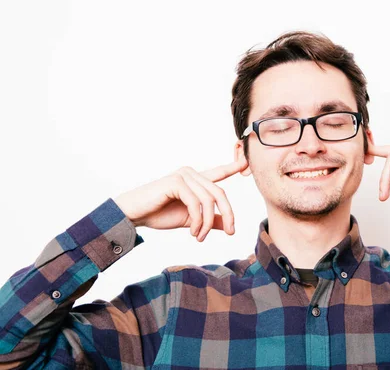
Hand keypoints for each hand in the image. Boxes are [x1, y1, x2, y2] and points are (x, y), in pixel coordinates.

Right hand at [113, 158, 247, 241]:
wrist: (133, 215)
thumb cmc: (159, 214)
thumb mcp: (191, 220)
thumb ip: (210, 220)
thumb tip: (228, 226)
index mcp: (196, 180)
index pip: (220, 172)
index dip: (235, 166)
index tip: (247, 161)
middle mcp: (192, 174)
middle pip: (220, 193)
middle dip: (228, 214)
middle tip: (230, 232)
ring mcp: (184, 176)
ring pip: (210, 200)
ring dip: (208, 223)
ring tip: (200, 237)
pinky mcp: (176, 182)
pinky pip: (196, 203)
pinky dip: (198, 221)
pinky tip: (193, 232)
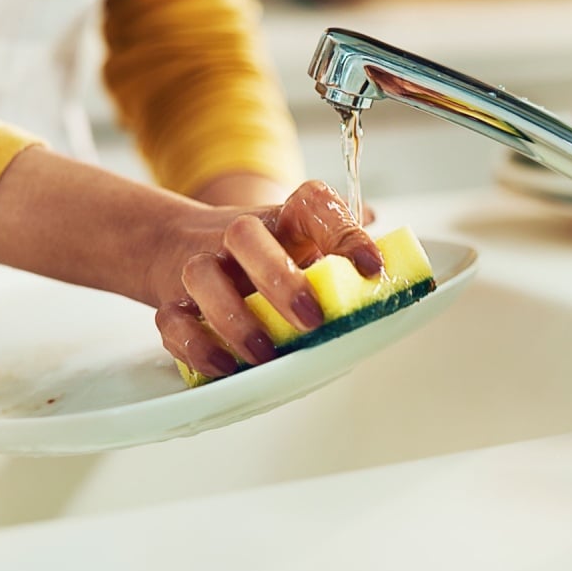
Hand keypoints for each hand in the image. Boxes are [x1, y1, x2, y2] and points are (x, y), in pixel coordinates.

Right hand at [0, 148, 381, 380]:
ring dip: (235, 319)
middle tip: (312, 318)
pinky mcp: (173, 303)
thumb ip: (343, 256)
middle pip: (245, 236)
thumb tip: (398, 269)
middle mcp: (237, 235)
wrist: (177, 245)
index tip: (371, 267)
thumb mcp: (304, 243)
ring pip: (203, 277)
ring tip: (265, 352)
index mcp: (282, 217)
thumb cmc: (262, 253)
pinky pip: (174, 322)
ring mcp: (200, 266)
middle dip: (279, 279)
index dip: (345, 233)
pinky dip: (199, 347)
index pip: (313, 204)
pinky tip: (227, 367)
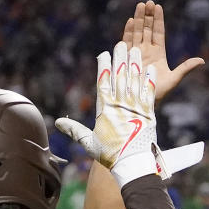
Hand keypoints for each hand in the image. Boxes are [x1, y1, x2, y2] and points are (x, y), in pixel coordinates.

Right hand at [56, 42, 157, 184]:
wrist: (132, 164)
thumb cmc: (109, 155)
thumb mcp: (89, 142)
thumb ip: (74, 130)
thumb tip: (57, 123)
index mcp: (105, 110)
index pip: (104, 82)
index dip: (104, 66)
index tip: (104, 54)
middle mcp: (121, 105)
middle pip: (120, 76)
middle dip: (120, 59)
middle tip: (122, 44)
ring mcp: (136, 108)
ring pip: (135, 80)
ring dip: (135, 64)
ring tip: (135, 50)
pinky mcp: (149, 113)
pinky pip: (149, 92)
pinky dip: (149, 79)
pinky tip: (150, 68)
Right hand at [123, 1, 204, 100]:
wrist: (142, 104)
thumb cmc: (158, 94)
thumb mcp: (174, 79)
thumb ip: (186, 68)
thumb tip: (202, 61)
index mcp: (158, 54)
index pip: (158, 32)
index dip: (158, 20)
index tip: (158, 7)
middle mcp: (146, 51)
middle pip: (147, 29)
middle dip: (147, 16)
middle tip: (148, 2)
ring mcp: (135, 54)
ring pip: (137, 33)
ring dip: (138, 19)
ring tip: (140, 6)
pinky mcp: (126, 59)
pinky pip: (126, 42)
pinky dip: (128, 32)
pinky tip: (131, 21)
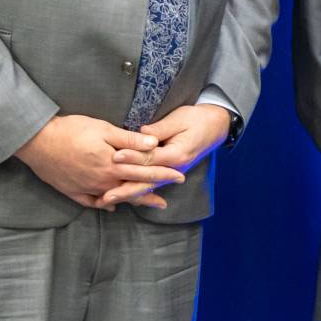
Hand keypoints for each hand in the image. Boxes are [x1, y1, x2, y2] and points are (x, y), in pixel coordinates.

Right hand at [17, 114, 183, 208]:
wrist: (36, 142)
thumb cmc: (70, 131)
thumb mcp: (103, 129)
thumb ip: (129, 139)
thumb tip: (154, 144)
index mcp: (112, 166)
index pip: (145, 171)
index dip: (164, 174)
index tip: (180, 176)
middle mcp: (102, 182)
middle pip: (133, 188)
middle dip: (154, 191)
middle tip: (169, 197)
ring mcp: (87, 189)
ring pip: (116, 198)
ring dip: (133, 200)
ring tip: (149, 205)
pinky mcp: (72, 191)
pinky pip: (92, 202)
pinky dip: (105, 204)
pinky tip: (112, 207)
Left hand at [103, 104, 231, 209]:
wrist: (215, 126)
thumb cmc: (197, 119)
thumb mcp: (180, 119)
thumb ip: (160, 128)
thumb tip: (141, 132)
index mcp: (177, 154)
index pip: (150, 158)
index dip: (132, 157)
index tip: (115, 156)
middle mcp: (174, 168)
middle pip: (146, 181)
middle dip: (125, 189)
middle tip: (105, 195)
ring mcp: (172, 173)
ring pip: (147, 187)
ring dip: (127, 195)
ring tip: (108, 201)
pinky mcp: (168, 173)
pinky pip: (150, 185)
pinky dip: (136, 193)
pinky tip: (122, 197)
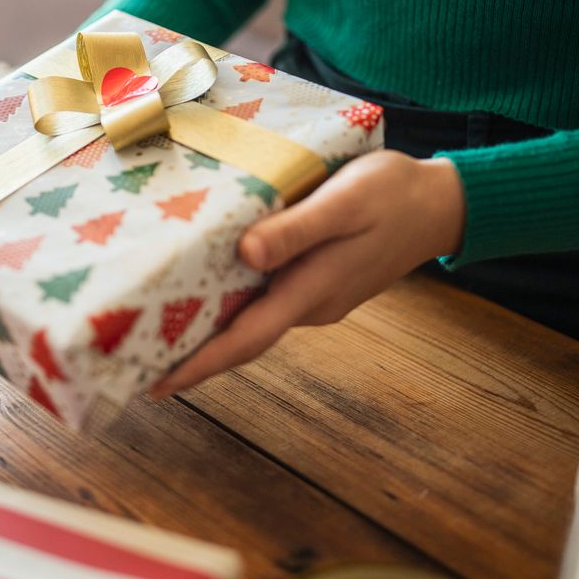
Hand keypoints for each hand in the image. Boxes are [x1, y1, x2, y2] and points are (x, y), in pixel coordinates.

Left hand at [150, 151, 465, 397]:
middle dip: (192, 355)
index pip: (245, 339)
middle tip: (136, 359)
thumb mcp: (344, 202)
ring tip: (156, 328)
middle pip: (242, 338)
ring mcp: (316, 297)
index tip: (156, 384)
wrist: (441, 202)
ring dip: (211, 329)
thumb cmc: (391, 194)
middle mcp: (309, 304)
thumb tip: (246, 256)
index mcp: (311, 290)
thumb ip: (297, 230)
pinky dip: (234, 303)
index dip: (200, 365)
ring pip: (254, 319)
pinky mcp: (319, 282)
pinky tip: (207, 288)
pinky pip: (268, 300)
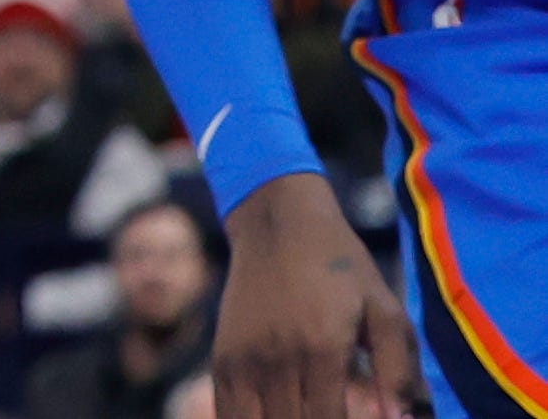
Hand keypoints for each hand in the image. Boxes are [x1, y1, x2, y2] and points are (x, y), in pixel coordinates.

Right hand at [216, 169, 418, 418]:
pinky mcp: (223, 359)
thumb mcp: (385, 311)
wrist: (276, 222)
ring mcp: (243, 360)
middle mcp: (276, 359)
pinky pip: (227, 414)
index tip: (359, 417)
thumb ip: (399, 372)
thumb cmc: (341, 267)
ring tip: (307, 410)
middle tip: (333, 410)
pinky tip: (274, 416)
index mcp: (321, 350)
•••••
§ **Goal of the exercise**
Set down a word-for-word copy of the records, dropping any picture.

§ **Solution to this task**
Hand keypoints for each hand in the image. Boxes are [x1, y1, x2, y2] and points are (x, y), in pixel coordinates.

Right hand at [113, 158, 247, 241]:
wrist: (133, 215)
thumb cmc: (159, 214)
thumb mcp: (191, 220)
thumb ip: (210, 220)
thumb tip: (228, 226)
index mcp: (196, 180)
index pip: (220, 172)
index dip: (235, 166)
index tip: (247, 161)
middle mcp: (192, 174)
middle pip: (220, 193)
middle dip: (228, 214)
middle tip: (230, 232)
ring mcp: (184, 176)
ring pip: (210, 200)
ring dip: (208, 223)
ring tip: (200, 237)
pinky mcp: (176, 182)
pinky pip: (196, 203)
pinky dip: (198, 221)
pinky tip: (193, 232)
Hand keypoints for each hand in the image. Boxes are [x1, y1, x2, y2] and points are (x, y), in pixel coordinates.

Right hand at [0, 148, 381, 380]:
ring dip: (235, 319)
middle tip: (312, 318)
pinky mcp: (173, 303)
thumb ip: (343, 256)
middle pip: (245, 236)
thumb tip: (398, 269)
middle mcp: (237, 235)
wrist: (177, 245)
index tip: (371, 267)
thumb mcp: (304, 243)
ring pip: (203, 277)
ring tip: (265, 352)
index mcp: (282, 217)
thumb cmc: (262, 253)
pinky pip: (174, 322)
ring mcp: (200, 266)
middle dip: (279, 279)
index dip: (345, 233)
pinky dip: (199, 347)
index pip: (313, 204)
pinky tip: (227, 367)
Hand keypoints for each hand in the image. Boxes are [x1, y1, x2, y2] and points are (x, y), in pixel coordinates.

Right hand at [56, 42, 157, 184]:
wrist: (132, 164)
thumb cmc: (109, 155)
thumb mcp: (89, 142)
thumb ip: (74, 130)
thumb tip: (57, 123)
index mcp: (105, 110)
index pip: (104, 82)
index dip: (104, 66)
index tip: (104, 54)
middle mcp: (121, 105)
middle pip: (120, 76)
middle dip: (120, 59)
middle tip: (122, 44)
ring mcp: (136, 108)
ring pip: (135, 80)
ring dip: (135, 64)
ring tip: (135, 50)
pinky mcp: (149, 113)
pinky pip: (149, 92)
pinky dip: (149, 79)
pinky tip: (150, 68)
Right hand at [123, 1, 204, 100]:
wrist: (142, 104)
thumb cmc: (158, 94)
thumb mcp: (174, 79)
thumb ip: (186, 68)
thumb tip: (202, 61)
index mcp: (158, 54)
index pip: (158, 32)
index dip: (158, 20)
index tip: (158, 7)
middle mcp: (146, 51)
middle pip: (147, 29)
middle dip: (147, 16)
middle tip: (148, 2)
ring mcp: (135, 54)
ring pip: (137, 33)
ring dip: (138, 19)
ring tip: (140, 6)
pinky mcp: (126, 59)
pinky pip: (126, 42)
pinky dip: (128, 32)
pinky tip: (131, 21)
Hand keypoints for each hand in the image. Boxes are [x1, y1, x2, y2] and points are (x, y), in pixel coordinates.

Right hand at [17, 114, 183, 208]:
wrist: (36, 142)
thumb cmc: (70, 131)
thumb mcp: (103, 129)
thumb ip: (129, 139)
thumb tip: (154, 144)
index mcp: (112, 166)
index pip: (145, 171)
index dip: (164, 174)
index tip: (180, 176)
middle mcp: (102, 182)
middle pip: (133, 188)
middle dip: (154, 191)
middle tip: (169, 197)
ring mcp: (87, 189)
ring pip: (116, 198)
ring dip: (133, 200)
ring tip: (149, 205)
pinky mcp: (72, 191)
pinky pip: (92, 202)
pinky dip: (105, 204)
pinky tip: (112, 207)
Left hand at [103, 104, 231, 209]:
wrist: (215, 126)
thumb cmc: (197, 119)
thumb mcp: (180, 119)
thumb ip: (160, 128)
thumb tip: (141, 132)
index mcp: (177, 154)
index pip: (150, 158)
index dip: (132, 157)
index tip: (115, 156)
middle mcp: (174, 168)
middle pip: (146, 181)
middle dip: (125, 189)
middle tip: (105, 195)
ring mcp: (172, 173)
ring pip: (147, 187)
ring dip: (127, 195)
ring tip: (108, 201)
pinky mcp: (168, 173)
pinky pip: (150, 185)
pinky dip: (136, 193)
pinky tip: (122, 197)
Hand keypoints for each hand in the image. Boxes are [x1, y1, x2, y2] and points are (x, y), in pixel coordinates.

Left hand at [150, 151, 465, 397]:
middle dip: (192, 355)
index pip: (245, 339)
middle tip: (136, 359)
thumb mcp: (344, 202)
ring tip: (156, 328)
middle pip: (242, 338)
ring mcp: (316, 297)
index tip: (156, 384)
wrist: (441, 202)
ring dip: (211, 329)
thumb cmc: (391, 194)
middle mcp: (309, 304)
thumb tip: (246, 256)
index mcp: (311, 290)
thumb ip: (297, 230)
pinky dip: (234, 303)
index dip: (200, 365)
ring pip: (254, 319)
pinky mcp: (319, 282)
pinky tip: (207, 288)
pinky pip: (268, 300)
Hand keypoints for each hand in the image. Boxes are [x1, y1, x2, y2] and points are (x, y), in pixel coordinates.

Right hand at [216, 169, 418, 418]:
pinky mcp: (223, 359)
thumb mcp: (385, 311)
wrist: (276, 222)
ring mcp: (243, 360)
middle mcp: (276, 359)
pinky pip: (227, 414)
index tip: (359, 417)
thumb ip: (399, 372)
thumb cmc: (341, 267)
ring tip: (307, 410)
middle tip: (333, 410)
pinky tip: (274, 416)
index mcp: (321, 350)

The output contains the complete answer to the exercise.